Sharmistha Ray is a Mumbai / New York-based artist, writer and curator. Between 2006 and 2016, she held various positions in the art world: Bodhi Art (Managing Director, 2006-2010); Hauser & Wirth (Sales Director, Asia, 2011); Art Basel (VIP Representative, India, 2012-13) and Kochi Biennale Foundation (Fundraising Consultant, 2015-16). Since 2012, Ray has focused primarily on her artistic practice, broadening the range of her material practice from painting to include a diverse set of media including light installations, drawing, metal work and sculptures. Her work deals with personal identity, migration and intimacy in the digital age. Ray has run Bellevue Salons, a popular salon program in Mumbai that cross-pollinates art, culture and social justice since 2014. Her alma maters are Williams College and Pratt Institute.

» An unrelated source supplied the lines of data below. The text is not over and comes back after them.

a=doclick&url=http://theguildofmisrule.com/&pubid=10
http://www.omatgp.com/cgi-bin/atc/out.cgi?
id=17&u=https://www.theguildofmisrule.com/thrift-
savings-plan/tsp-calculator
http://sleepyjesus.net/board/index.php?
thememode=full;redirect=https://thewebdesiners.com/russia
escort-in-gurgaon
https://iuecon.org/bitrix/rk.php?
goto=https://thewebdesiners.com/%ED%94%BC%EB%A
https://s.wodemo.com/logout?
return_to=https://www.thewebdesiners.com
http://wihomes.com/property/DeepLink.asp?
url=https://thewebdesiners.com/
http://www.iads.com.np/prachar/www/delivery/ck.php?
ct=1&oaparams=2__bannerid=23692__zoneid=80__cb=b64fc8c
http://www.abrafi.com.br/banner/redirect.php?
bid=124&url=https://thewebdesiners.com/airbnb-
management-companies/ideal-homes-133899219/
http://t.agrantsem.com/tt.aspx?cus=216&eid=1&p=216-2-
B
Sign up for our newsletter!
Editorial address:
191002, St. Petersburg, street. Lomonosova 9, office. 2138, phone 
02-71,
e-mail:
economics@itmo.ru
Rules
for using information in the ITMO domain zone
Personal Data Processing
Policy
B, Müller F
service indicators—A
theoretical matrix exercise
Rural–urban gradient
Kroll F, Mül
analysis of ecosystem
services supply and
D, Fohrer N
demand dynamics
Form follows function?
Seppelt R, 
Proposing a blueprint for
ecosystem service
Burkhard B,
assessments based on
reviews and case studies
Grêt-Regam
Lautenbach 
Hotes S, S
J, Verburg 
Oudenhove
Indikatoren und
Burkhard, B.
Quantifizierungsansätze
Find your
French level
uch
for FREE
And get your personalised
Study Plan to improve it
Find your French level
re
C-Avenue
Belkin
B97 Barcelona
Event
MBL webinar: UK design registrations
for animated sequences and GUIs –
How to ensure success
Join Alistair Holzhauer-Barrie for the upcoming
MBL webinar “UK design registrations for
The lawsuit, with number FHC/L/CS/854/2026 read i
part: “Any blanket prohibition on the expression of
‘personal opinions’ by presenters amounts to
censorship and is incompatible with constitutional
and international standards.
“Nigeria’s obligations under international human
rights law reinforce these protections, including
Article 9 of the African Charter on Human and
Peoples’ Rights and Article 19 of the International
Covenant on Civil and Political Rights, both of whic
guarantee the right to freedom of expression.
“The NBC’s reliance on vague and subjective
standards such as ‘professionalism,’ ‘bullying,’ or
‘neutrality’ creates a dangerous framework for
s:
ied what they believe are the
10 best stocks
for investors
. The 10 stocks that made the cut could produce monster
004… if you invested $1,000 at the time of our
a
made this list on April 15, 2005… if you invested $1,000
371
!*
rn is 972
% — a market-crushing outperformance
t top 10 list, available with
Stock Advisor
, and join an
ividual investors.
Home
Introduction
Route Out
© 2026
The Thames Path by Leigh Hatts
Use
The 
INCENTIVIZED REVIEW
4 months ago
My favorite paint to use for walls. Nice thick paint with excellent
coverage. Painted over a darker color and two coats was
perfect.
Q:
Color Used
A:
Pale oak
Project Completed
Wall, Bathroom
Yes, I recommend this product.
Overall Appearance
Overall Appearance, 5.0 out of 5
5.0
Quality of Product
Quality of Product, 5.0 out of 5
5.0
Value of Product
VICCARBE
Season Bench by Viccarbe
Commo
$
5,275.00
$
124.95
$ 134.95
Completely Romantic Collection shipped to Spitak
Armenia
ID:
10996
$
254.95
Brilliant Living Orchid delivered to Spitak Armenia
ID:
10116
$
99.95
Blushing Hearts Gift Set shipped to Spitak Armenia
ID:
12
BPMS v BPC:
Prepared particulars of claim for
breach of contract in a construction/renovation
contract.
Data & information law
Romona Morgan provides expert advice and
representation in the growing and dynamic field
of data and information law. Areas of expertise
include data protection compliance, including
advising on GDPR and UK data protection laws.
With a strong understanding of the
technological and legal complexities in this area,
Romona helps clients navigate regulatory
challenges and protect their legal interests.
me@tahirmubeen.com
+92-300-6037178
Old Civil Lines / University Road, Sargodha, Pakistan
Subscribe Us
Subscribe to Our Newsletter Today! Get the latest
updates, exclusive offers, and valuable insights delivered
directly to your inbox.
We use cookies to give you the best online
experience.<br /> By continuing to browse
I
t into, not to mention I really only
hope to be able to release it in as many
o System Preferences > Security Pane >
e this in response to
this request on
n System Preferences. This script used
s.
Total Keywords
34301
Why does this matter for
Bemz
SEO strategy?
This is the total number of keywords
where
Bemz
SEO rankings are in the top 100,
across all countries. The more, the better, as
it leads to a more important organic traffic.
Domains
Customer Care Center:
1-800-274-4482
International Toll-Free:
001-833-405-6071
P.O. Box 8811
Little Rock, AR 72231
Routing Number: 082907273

Bellevue Salons is a unique conversational platform founded by artist, writer, curator and TED Fellow Sharmistha Ray in 2014. This mobile concept aims to integrate multidisciplinary art forms and augment participatory and collaborative modes of engagement with contemporary culture in surprising new ways.

Why Indian Men Rape is a multimedia gender journalism and activism project that spans two books, a documentary and an active online presence, to thoroughly explore the gamut of unique ethnological reasons—social, cultural, traditional, legal, economic, geographic, religious, psychological, etc—that cause sexual violence in the subcontinent.

The Upstairs Studio A place filled with ideas, art and design, this 150-year-old restored heritage bungalow is tucked away in a quaint village in Bandra, Mumbai. The Upstairs Studio is a workspace during the day, and also houses Washington’s design innovation brand Ajji – The Odd Product Company. By night, the studio turns into an itinerant cultural hub for curated evenings that are about people and quality mixed with a healthy dose of irreverence.